▸ TASK GOAL
Copy out each line of the listing that has the word "nose" in it.
[[ INPUT DATA, beginning ]]
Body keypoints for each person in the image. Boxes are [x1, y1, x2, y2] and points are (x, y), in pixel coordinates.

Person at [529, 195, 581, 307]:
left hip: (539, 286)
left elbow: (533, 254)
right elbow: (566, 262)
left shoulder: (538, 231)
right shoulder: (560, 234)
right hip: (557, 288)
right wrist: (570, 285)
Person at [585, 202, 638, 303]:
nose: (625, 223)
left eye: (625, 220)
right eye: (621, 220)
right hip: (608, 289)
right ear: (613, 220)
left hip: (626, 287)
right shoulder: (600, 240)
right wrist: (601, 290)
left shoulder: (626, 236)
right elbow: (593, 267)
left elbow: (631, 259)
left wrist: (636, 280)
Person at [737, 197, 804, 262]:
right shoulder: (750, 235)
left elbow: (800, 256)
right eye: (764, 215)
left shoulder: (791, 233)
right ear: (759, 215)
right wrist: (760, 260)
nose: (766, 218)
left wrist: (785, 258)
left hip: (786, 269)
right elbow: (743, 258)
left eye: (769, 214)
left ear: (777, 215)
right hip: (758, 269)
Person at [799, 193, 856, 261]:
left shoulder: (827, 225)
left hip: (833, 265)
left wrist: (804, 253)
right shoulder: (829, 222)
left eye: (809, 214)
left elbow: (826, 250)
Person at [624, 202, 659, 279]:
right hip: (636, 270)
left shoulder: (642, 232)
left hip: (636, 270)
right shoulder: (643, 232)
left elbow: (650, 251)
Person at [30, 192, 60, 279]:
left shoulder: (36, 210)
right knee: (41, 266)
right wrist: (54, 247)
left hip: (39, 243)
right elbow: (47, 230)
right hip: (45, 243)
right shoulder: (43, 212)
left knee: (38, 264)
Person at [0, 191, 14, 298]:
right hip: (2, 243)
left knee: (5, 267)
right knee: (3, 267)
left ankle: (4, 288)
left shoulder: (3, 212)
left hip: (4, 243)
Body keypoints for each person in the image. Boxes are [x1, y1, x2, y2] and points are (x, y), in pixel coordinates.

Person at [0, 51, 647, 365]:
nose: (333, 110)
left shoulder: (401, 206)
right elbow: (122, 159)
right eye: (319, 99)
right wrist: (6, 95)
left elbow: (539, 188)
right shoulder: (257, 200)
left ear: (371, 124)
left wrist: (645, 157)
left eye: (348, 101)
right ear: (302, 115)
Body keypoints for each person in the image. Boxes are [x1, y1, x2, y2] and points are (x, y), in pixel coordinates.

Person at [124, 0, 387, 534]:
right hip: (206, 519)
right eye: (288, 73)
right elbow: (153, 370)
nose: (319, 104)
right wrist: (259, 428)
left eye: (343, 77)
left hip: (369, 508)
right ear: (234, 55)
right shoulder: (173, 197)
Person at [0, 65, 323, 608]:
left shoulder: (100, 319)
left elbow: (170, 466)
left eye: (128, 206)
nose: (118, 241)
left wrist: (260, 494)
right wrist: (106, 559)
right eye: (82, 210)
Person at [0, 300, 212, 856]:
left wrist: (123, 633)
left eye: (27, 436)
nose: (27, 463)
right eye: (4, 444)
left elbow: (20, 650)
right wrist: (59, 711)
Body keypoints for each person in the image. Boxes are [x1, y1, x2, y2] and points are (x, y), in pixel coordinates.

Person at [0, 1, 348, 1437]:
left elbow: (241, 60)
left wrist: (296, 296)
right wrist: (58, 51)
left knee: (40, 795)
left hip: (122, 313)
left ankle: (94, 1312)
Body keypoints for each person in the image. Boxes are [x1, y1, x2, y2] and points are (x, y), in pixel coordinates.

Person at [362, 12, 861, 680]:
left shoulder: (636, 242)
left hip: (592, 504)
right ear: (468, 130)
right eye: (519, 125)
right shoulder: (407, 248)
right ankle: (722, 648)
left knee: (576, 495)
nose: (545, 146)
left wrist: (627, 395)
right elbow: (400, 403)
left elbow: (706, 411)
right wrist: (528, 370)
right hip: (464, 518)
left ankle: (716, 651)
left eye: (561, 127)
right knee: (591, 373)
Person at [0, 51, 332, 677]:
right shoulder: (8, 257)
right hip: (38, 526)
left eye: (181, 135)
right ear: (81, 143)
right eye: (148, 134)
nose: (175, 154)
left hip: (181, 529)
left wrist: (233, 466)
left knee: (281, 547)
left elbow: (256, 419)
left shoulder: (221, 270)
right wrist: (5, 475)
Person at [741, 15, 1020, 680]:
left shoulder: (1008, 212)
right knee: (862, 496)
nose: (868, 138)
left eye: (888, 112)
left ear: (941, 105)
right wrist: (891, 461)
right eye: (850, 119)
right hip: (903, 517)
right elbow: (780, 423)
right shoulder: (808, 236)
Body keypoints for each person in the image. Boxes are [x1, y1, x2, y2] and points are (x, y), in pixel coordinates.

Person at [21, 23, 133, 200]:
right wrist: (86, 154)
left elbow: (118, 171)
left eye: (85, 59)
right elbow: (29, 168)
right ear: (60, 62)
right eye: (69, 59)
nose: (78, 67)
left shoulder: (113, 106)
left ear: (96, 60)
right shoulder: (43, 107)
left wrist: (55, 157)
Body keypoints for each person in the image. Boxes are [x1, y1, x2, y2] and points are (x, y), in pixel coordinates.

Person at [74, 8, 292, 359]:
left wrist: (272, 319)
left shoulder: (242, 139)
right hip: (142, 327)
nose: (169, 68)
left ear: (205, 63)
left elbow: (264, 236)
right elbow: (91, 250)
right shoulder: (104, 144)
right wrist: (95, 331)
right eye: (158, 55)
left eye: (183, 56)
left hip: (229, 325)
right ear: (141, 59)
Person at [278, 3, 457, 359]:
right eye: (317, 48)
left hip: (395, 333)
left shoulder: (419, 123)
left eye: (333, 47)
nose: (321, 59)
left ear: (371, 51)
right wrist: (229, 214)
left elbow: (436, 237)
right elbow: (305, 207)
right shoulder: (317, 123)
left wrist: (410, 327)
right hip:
[[ INPUT DATA, end ]]
▸ EXERCISE OUTPUT
nose: (625, 223)
nose: (766, 218)
nose: (333, 110)
nose: (319, 104)
nose: (118, 241)
nose: (27, 463)
nose: (545, 146)
nose: (175, 154)
nose: (868, 138)
nose: (78, 67)
nose: (169, 68)
nose: (321, 59)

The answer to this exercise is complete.